新たな介護機器の開発、普及に関する課題と解決策
(1)新たに開発する介護機器の課題と分析
介護機器の例として、住宅用電動介護ベッド(以下介護用ベッドという)を挙げる。介護用ベッドはマットレスを置く床面(以下ボトムという)を可動させて、利用者の起き上がり補助し、介護者の負担を軽減する機器である。新たに介護用ベッドを開発する場合の課題について述べる。
1)安全性
介護用ベッドは一般の家庭にも設置されるため、機器の知識が十分でない高齢者や介護者の利用も想定される。また、利用者は可動するベッドの上で操作するため、異常発生時に非常停止などの操作を行うことが困難な場合もある。したがって、利用者が過度に注意を払わなくても安全に使用できるように設計しなければならない。
2)操作容易性
介護用ベッドは介護者だけでなく、利用者自身も操作を行う。視力や聴力が低下している高齢者の場合、操作方法が複雑だと意図したとおりの操作を行うことができない。また、近年は介護の人材不足に対応するため、外国人が教育を受けて介護を行うケースも増えている。そのため、機器の操作方法にはすべての人が使いやすいユニバーサルデザインを取り入れることが望ましい。
3)耐久性
介護用ベッドは利用者が毎日使用するものであり、一度故障が発生すると利用者の生活に支障をきたす。例えば、ボトムの背中部分が起き上がった状態で動かなくなった場合、利用者は就寝することができなくなってしまう。
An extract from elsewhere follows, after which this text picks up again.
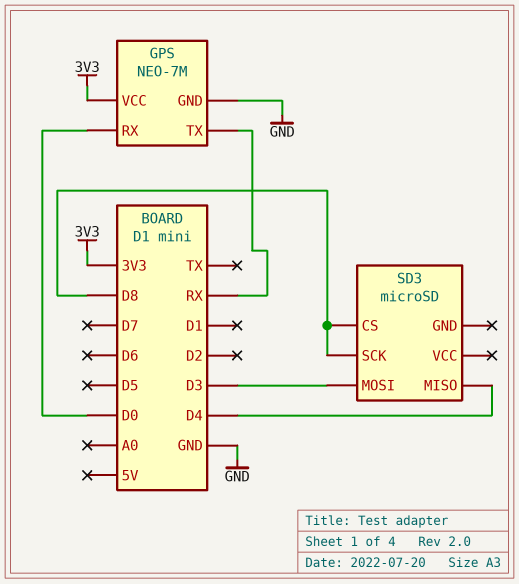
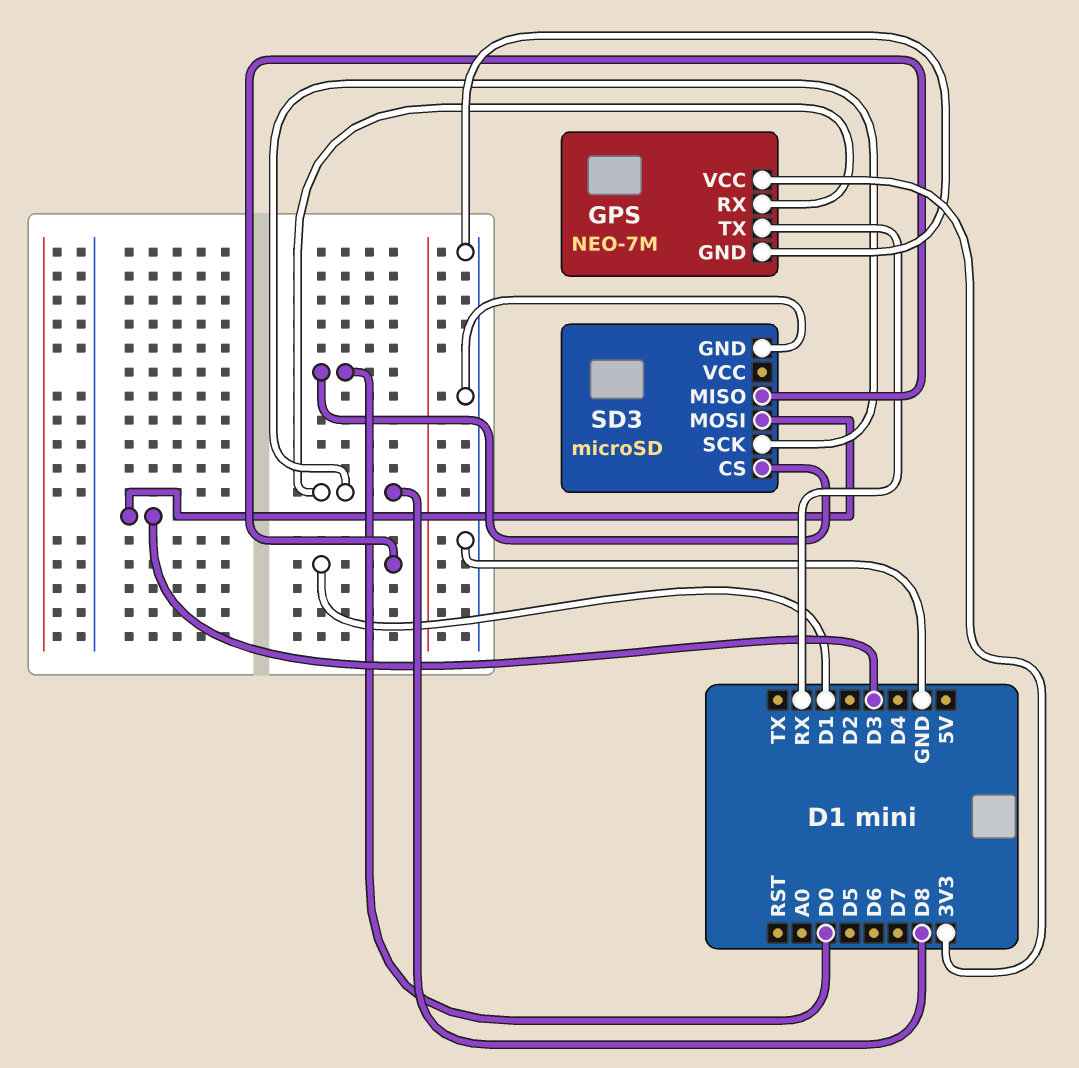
GPS pin RX: D0 -> D8
SD3 pin CS: D8 -> D0
SD3 pin GND: none -> GND
SD3 pin MISO: D4 -> D1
介護用ベッドは故障が利用者に及ぼす影響が大きいため、長期間故障しないように設計する必要がある。
(2)最重要課題と解決策
前述の課題のうち、最も重要な課題として安全性を挙げる。介護用ベッドのボトムは利用者の体重を支えるために1500N以上の荷重で動作する。そのため、身体が可動部に挟まった場合に受ける荷重が大きく、利用者が怪我する可能性が高い。さらに可動部はゆっくりとした速度で動き、徐々に隙間が小さくなるため、身体が挟まるという危険性を認識しにくい。具体的な解決策を如何に示す。
1)挟まり隙間の拡大
身体が挟まる可能性のある隙間を大きく設計する。ボトムが水平になり、ベッドのフレームと最も接近している状態で120mmの隙間が残るようにする。これにより、隙間に腕がある状態でボトムが可動しても過度に圧迫されることがない。
2)挟まり隙間の緩衝
身体が挟まる可能性のある隙間をカバーで覆う。間の大きさはボトムの可動に伴って変化するため、カバーはゴムなど弾力性のある素材で構成する。これにより、隙間が閉じた状態の挟まり荷重を低減し、身体が挟まった際の怪我の程度を軽減できる。
3)挟まり隙間の監視
身体が挟まる可能性のある隙間に光電センサを取り付けて、ボトムの可動域の障害物を検知する。ボトムが可動中に障害物を検知した場合は自動的に停止させ、身体の挟まりを防止する。
(3)新たに生じ得るリスクと対策
前述の解決策は、機器サイズの増加やコストアップにつながるため、すべての隙間に対して安全に実施することが困難である。危険性の高い隙間に限定して対策した場合、利用者が安全性を過信した使い方をするというリスクがある。例えば可動部の停止を操作部で行わず、隙間に手を入れ、センサを反応させて停止させるというような使い方である。対策がなされていない隙間の場合、機器は停止せずに利用者が怪我をしてしまう。このようなリスクへの対策として、異常停止時に警告音を発し、危険性があることを利用者に知らせる。また、異常停止から再始動時に利用者が安全認識を行い、操作部に入力するプロセスを設けて安全性を確保する。これらのしくみにより、利用者が隙間の危険性を認識した上で、対策を有効に機能させることができる。